Why Should Americans Believe the Administration’s Promises on Premiums?
Secretary Sebelius is scheduled to participate this morning in a rollout of the Administration’s proposed Exchange regulations. But as Kaiser Health News reports this morning, even the owner of the Capitol Hill small business where the rollout will occur is skeptical that the law, including the Exchanges, will lower his health care costs: “I am not confident at all that Obamacare will lower my costs.…It seems like whenever the government does get involved in something like this, it never works out.”

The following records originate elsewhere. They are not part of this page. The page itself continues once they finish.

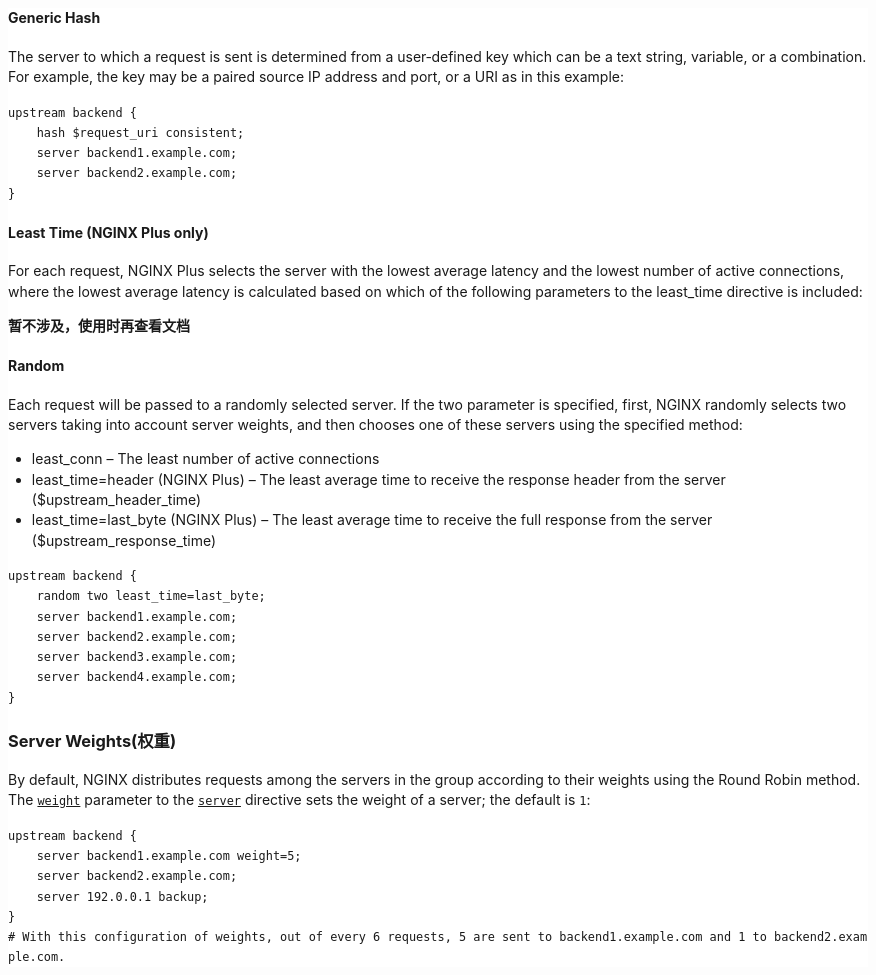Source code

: #### Generic Hash

The server to which a request is sent is determined from a user‑defined key which can be a text string, variable, or a combination. For example, the key may be a paired source IP address and port, or a URI as in this example:

```shell
upstream backend {
    hash $request_uri consistent;
    server backend1.example.com;
    server backend2.example.com;
}
```

#### Least Time (NGINX Plus only)

For each request, NGINX Plus selects the server with the lowest average latency and the lowest number of active connections, where the lowest average latency is calculated based on which of the following parameters to the least_time directive is included:

**暂不涉及，使用时再查看文档**

#### Random

Each request will be passed to a randomly selected server. If the two parameter is specified, first, NGINX randomly selects two servers taking into account server weights, and then chooses one of these servers using the specified method:

- least_conn – The least number of active connections
- least_time=header (NGINX Plus) – The least average time to receive the response header from the server ($upstream_header_time)
- least_time=last_byte (NGINX Plus) – The least average time to receive the full response from the server ($upstream_response_time)

```shell
upstream backend {
    random two least_time=last_byte;
    server backend1.example.com;
    server backend2.example.com;
    server backend3.example.com;
    server backend4.example.com;
}
```

### Server Weights(权重)

By default, NGINX distributes requests among the servers in the group according to their weights using the Round Robin method. The [`weight`](https://nginx.org/en/docs/http/ngx_http_upstream_module.html#weight) parameter to the [`server`](https://nginx.org/en/docs/http/ngx_http_upstream_module.html#server) directive sets the weight of a server; the default is `1`:

```shell
upstream backend {
    server backend1.example.com weight=5;
    server backend2.example.com;
    server 192.0.0.1 backup;
}
# With this configuration of weights, out of every 6 requests, 5 are sent to backend1.example.com and 1 to backend2.example.com.
```

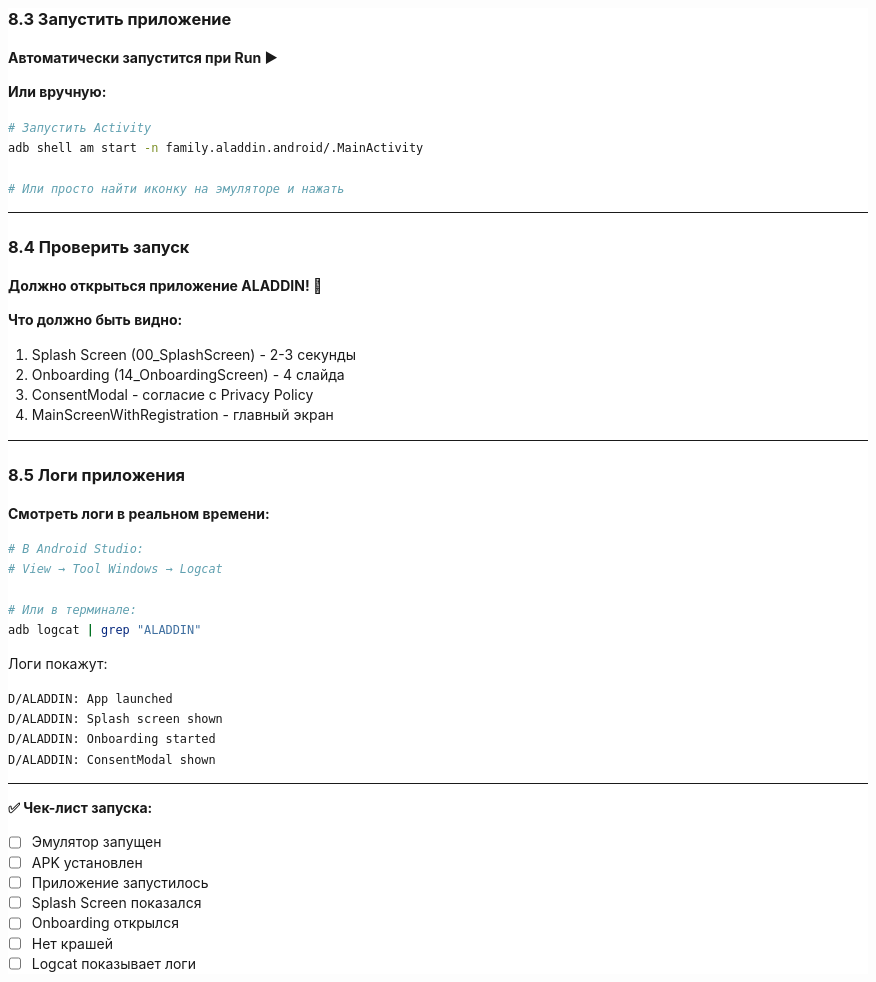 
### 8.3 Запустить приложение

**Автоматически запустится при Run ▶️**

**Или вручную:**
```bash
# Запустить Activity
adb shell am start -n family.aladdin.android/.MainActivity

# Или просто найти иконку на эмуляторе и нажать
```

---

### 8.4 Проверить запуск

**Должно открыться приложение ALADDIN! 🎉**

**Что должно быть видно:**
1. Splash Screen (00_SplashScreen) - 2-3 секунды
2. Onboarding (14_OnboardingScreen) - 4 слайда
3. ConsentModal - согласие с Privacy Policy
4. MainScreenWithRegistration - главный экран

---

### 8.5 Логи приложения

**Смотреть логи в реальном времени:**
```bash
# В Android Studio:
# View → Tool Windows → Logcat

# Или в терминале:
adb logcat | grep "ALADDIN"
```

Логи покажут:
```
D/ALADDIN: App launched
D/ALADDIN: Splash screen shown
D/ALADDIN: Onboarding started
D/ALADDIN: ConsentModal shown
```

---

**✅ Чек-лист запуска:**
- [ ] Эмулятор запущен
- [ ] APK установлен
- [ ] Приложение запустилось
- [ ] Splash Screen показался
- [ ] Onboarding открылся
- [ ] Нет крашей
- [ ] Logcat показывает логи
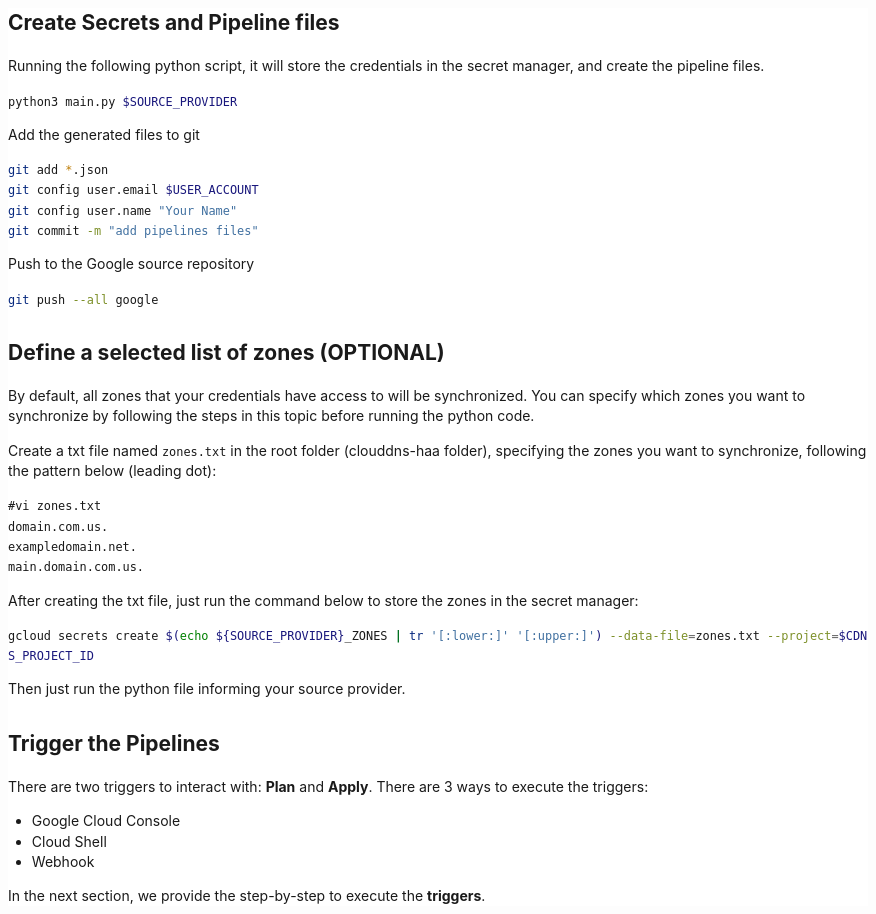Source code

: ## Create Secrets and Pipeline files

Running the following python script, it will store the credentials in the secret manager, and create the pipeline files.

```bash
python3 main.py $SOURCE_PROVIDER
```

Add the generated files to git

```sh
git add *.json
git config user.email $USER_ACCOUNT
git config user.name "Your Name"
git commit -m "add pipelines files"
```

Push to the Google source repository

```sh
git push --all google
```

## Define a selected list of zones (**OPTIONAL**)

By default, all zones that your credentials have access to will be synchronized. You can specify which zones you want to synchronize by following the steps in this topic before running the python code.

Create a txt file named `zones.txt` in the root folder (clouddns-haa folder), specifying the zones you want to synchronize, following the pattern below (leading dot):

```terminal
#vi zones.txt
domain.com.us.
exampledomain.net. 
main.domain.com.us. 
```

After creating the txt file, just run the command below to store the zones in the secret manager:

```bash 
gcloud secrets create $(echo ${SOURCE_PROVIDER}_ZONES | tr '[:lower:]' '[:upper:]') --data-file=zones.txt --project=$CDNS_PROJECT_ID
```
Then just run the python file informing your source provider.

## Trigger the Pipelines

There are two triggers to interact with: **Plan** and **Apply**. There are 3 ways to execute the triggers: 
- Google Cloud Console
- Cloud Shell
- Webhook

In the next section, we provide the step-by-step to execute the **triggers**.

It’s worth going back to September 2009, when the Secretary gave a speech in which she cited the Colby household as a reason to pass Obamacare. At the time, the family, which includes a cancer survivor and two teenage daughters, was paying $30,000 a year, or $2,500 monthly, for insurance coverage. Last month the Columbus Dispatch caught up with the Colby family two years later, after Obamacare passed. What are the Colbys now paying for insurance coverage? “Each month, they write out a check for $3,537” to cover their insurance premiums. That’s a premium increase over the past two years of $1,000 a month, or a whopping $12,000 per year.
As a reminder, candidate Obama promised to cut premiums by $2,500 for the average American family. And so it’s worth asking: If premiums have gone UP rather than falling by the $2,500 that candidate Obama promised, and if the Colby household’s premiums have skyrocketed by $1,000 per month in the two years since Obamacare passed, why should we believe the promises of Secretary Sebelius and the Administration when it comes to the Exchanges, that this time – this time – things will be different?